> [WHAT IS BEING ASKED] Give back every record below in full and exactly, but without a single image.

> [SUPPLIED MATERIAL]
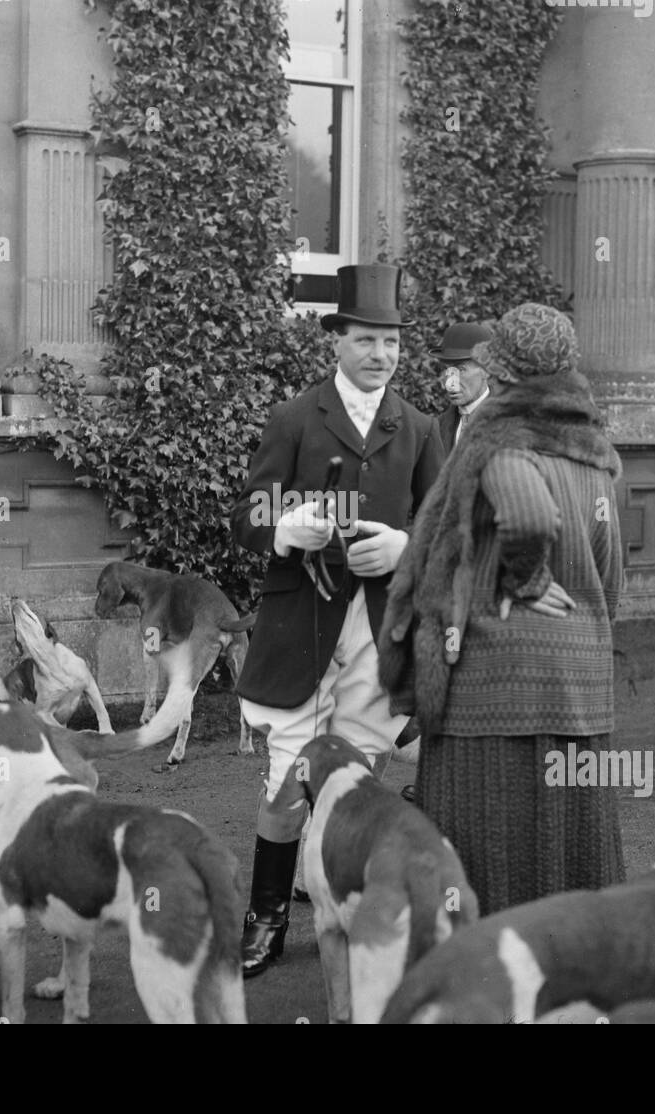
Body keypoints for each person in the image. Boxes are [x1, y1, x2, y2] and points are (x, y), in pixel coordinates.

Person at [230, 263, 444, 976]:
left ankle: (348, 906)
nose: (380, 354)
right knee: (288, 775)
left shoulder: (416, 427)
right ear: (337, 344)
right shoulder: (294, 417)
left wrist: (406, 549)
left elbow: (448, 533)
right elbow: (247, 516)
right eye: (366, 340)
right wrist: (287, 527)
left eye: (391, 342)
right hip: (302, 629)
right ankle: (267, 916)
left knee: (354, 775)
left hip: (375, 629)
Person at [378, 302, 626, 916]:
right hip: (577, 688)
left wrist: (527, 580)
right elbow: (612, 576)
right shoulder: (591, 452)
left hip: (492, 689)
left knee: (481, 856)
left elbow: (529, 514)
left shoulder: (500, 441)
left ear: (507, 375)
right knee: (572, 860)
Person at [430, 321, 494, 450]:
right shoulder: (435, 429)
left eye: (462, 370)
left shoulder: (510, 424)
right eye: (448, 370)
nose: (450, 383)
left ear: (486, 370)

> [EXERCISE OUTPUT]
Body keypoints for each person in the image. Boxes are [x1, y1, x2, y2] and points are (x, y), in pixel coordinates.

Person at [230, 263, 444, 976]:
left ankle: (348, 906)
nose: (380, 354)
right knee: (288, 775)
left shoulder: (416, 427)
right ear: (337, 344)
right shoulder: (294, 417)
left wrist: (406, 549)
left elbow: (448, 533)
right elbow: (247, 516)
right eye: (366, 340)
right wrist: (287, 527)
left eye: (391, 342)
right hip: (302, 629)
right ankle: (267, 916)
left knee: (354, 775)
left hip: (375, 629)
Person at [378, 302, 626, 916]:
right hip: (577, 688)
left wrist: (527, 580)
right elbow: (612, 576)
right shoulder: (591, 452)
left hip: (492, 689)
left knee: (481, 856)
left elbow: (529, 514)
left shoulder: (500, 441)
left ear: (507, 375)
right knee: (572, 860)
Person at [430, 321, 494, 450]:
right shoulder: (435, 429)
left eye: (462, 370)
left shoulder: (510, 424)
right eye: (448, 370)
nose: (450, 383)
left ear: (486, 370)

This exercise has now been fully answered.